EXCERPT:
┌────────
Joint King of the Seleucid Empire (Crown Prince and Joint-King of Syria)
- Reign: 210–193 BC
- Predecessor: Antiochus III the Great
- Successor: Antiochus III the Great
- Born: 221 BC
- Died: 193 BC
- Wife: Laodice IV (also sister)
- Issue: Nysa
- Dynasty: Seleucid
- Father: Antiochus III the Great
- Mother: Laodice III

= Antiochus (son of Antiochus III the Great) =

Seleucid prince (221 BC–193 BC)

Antiochus (221 BC–193 BC) was a Seleucid prince, first-born child to the Seleucid monarchs Antiochus III the Great and Laodice III, and his father's first heir.

==Biography==
Antiochus was of Greek Macedonian and Persian descent. In 210 BC, his father made him joint king, when Antiochus III went off to the East on his great expedition. He was partly in command of the Seleucid army at the victory at Panion in 200 BC. He is not recorded to have had any real independent authority, but he was appointed viceroy of the eastern Seleucid satrapies. Antiochus is named in several decrees and letters with his father.
└────────
RAW DATA:
┌────────
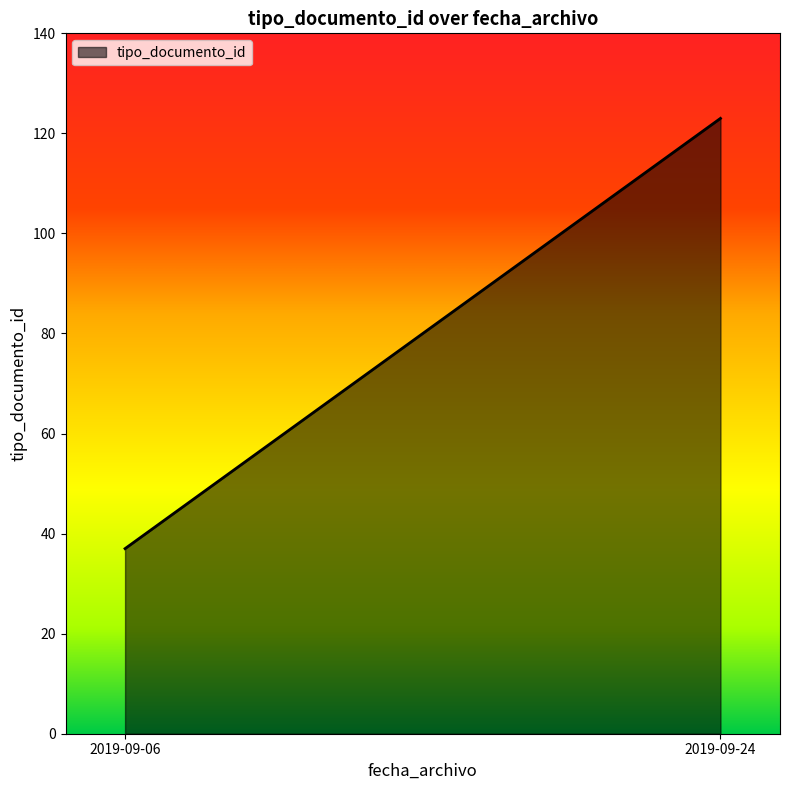

What is the approximate value at 2019-09-06, to the nearest 10?

40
└────────
DIRECTIONS:
a – Answer these from the biography of the Seleucid prince Antiochus:
(i) Who was his mother?
(ii) In what year did his father make him joint king, and what was his father setting off on at the time?
(iii) At which victory was he partly in command of the Seleucid army, and in what year?
b – Carry the biography of the Seleucid prince Antiochus forward from its last sentence.

TASK RESULTS:
a –
(i) Laodice III.
(ii) 210 BC; his father was leaving for the East on his great expedition.
(iii) The victory at Panion, in 200 BC.

b –
In 200 BC, Antiochus was present at the battle of Panium and received the command over the right wing of the cavalry; it was he who routed the Egyptian cavalry and attacked the Ptolemaic center from the rear with his victorious cavalry. In 196 BC, Antiochus was appointed as the heir to the Seleucid throne. In that year, his father arranged for him to marry his younger sister Laodice IV. The marriage between Laodice IV and Antiochus was the first sibling marriage to occur in the Seleucid dynasty. From their sibling union, Laodice IV bore Antiochus a daughter called Nysa.

In 193 BC, Antiochus III appointed his daughter, the sister-wife of his son, Antiochus, as the chief priestess of the state cult dedicated to their late mother Laodice III in Media. Later that year, Antiochus died. His family were in complete grief of his death, in particular Antiochus III. Antiochus was succeeded by his younger brother Seleucus IV Philopator.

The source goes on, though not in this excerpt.